Wall-hangings as art
Rankin Inlet artist works toward wall-hanging show to display collection

Jennifer Pritchett
Northern News Services

RANKIN INLET (Sep 16/98) - Like a carver's soapstone, the fabric of Andrea Duffy's wall-hangings are the medium for her artistic talent.

Duffy, whose pregnant with her second child, has always wanted to be an artist. But it wasn't until a year ago when she quit her job at Nunavut Arctic College to stay home with her son Tristan, that she started making wall-hangings and started to feel as if she was fulfilling her desire to create.

"It's never been what I wanted to be -- a wall-hanging artist -- but it lets out my creativity," she said. "I've always wanted to be an artist. I've always had this deep yearning to create things -- it's always been there. This is the first step to fulfilling that part of me."

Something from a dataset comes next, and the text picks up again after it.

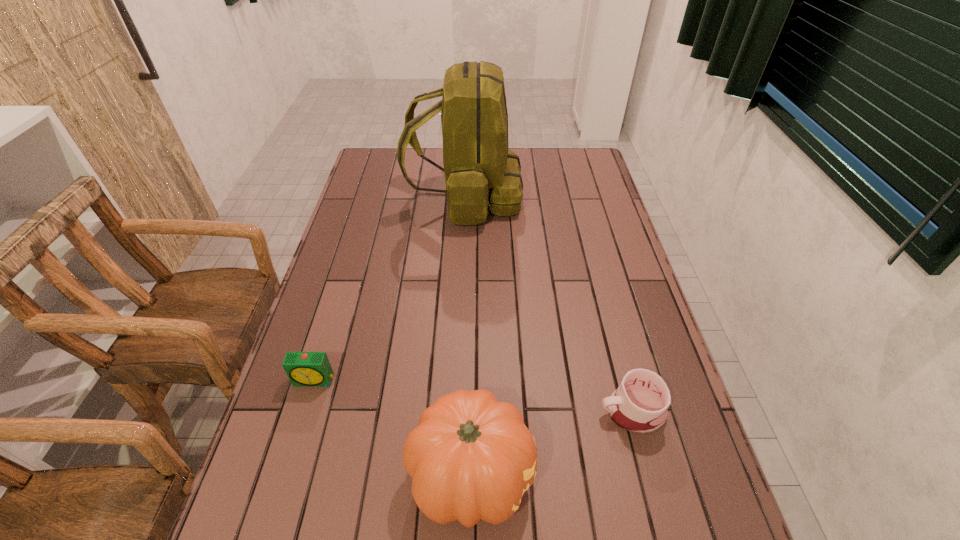
Locate an element on the screen. This screenshot has height=540, width=960. the closest object to the pumpkin is located at coordinates (639, 405).

Identify the location of object that can be found as the second closest to the third nearest object. (480, 171).

Where is `vacant point that satisfies the following two spatial constraints: 1. on the front-facing side of the backpack; 2. on the front-facing side of the third nearest object`? This screenshot has height=540, width=960. vacant point that satisfies the following two spatial constraints: 1. on the front-facing side of the backpack; 2. on the front-facing side of the third nearest object is located at coordinates (457, 380).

The colourful three-dimensional Northern images sewn onto duffle are so popular in Rankin Inlet where she lives that she sells them as quick as she can make them.

Rankin Inlet artist Robert Savlouskis said Duffy's work has a distinct quality to it that separates her tapestries from many made in the region.

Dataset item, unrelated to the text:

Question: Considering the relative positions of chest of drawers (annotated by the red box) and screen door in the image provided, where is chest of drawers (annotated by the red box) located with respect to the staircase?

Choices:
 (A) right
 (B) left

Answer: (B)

"They have more of an artistic sensibility than other wall-hangings, which in a lot of ways are records of how things were done in the past," he said.

Savlouskis describes Duffy's wall-hangings as happy and playful with a great sense of colour and shape that would work well in children's books.

"The imagery is conducive to storybook illustrations," he said.

"I would relate to children's cut and paste -- it's a cut and paste asthetic. It lends itself to the fabric -- the brilliance of the colour and the placement of the shapes next to one another."

Duffy plans to visit Coral Harbour in the coming months to record the stories of her grandmother in hopes of putting together a children's book illustrated with her wall-hangings.

"It's not a new idea -- I've thought of it before," she said. "...to take my grandma's stories like why ravens are black...and illustrate them with my wall-hangings."

With lots of ideas for her future work, Duffy is excited about all the creative possibilities.

"I no longer have the need to create trapped inside me," she added.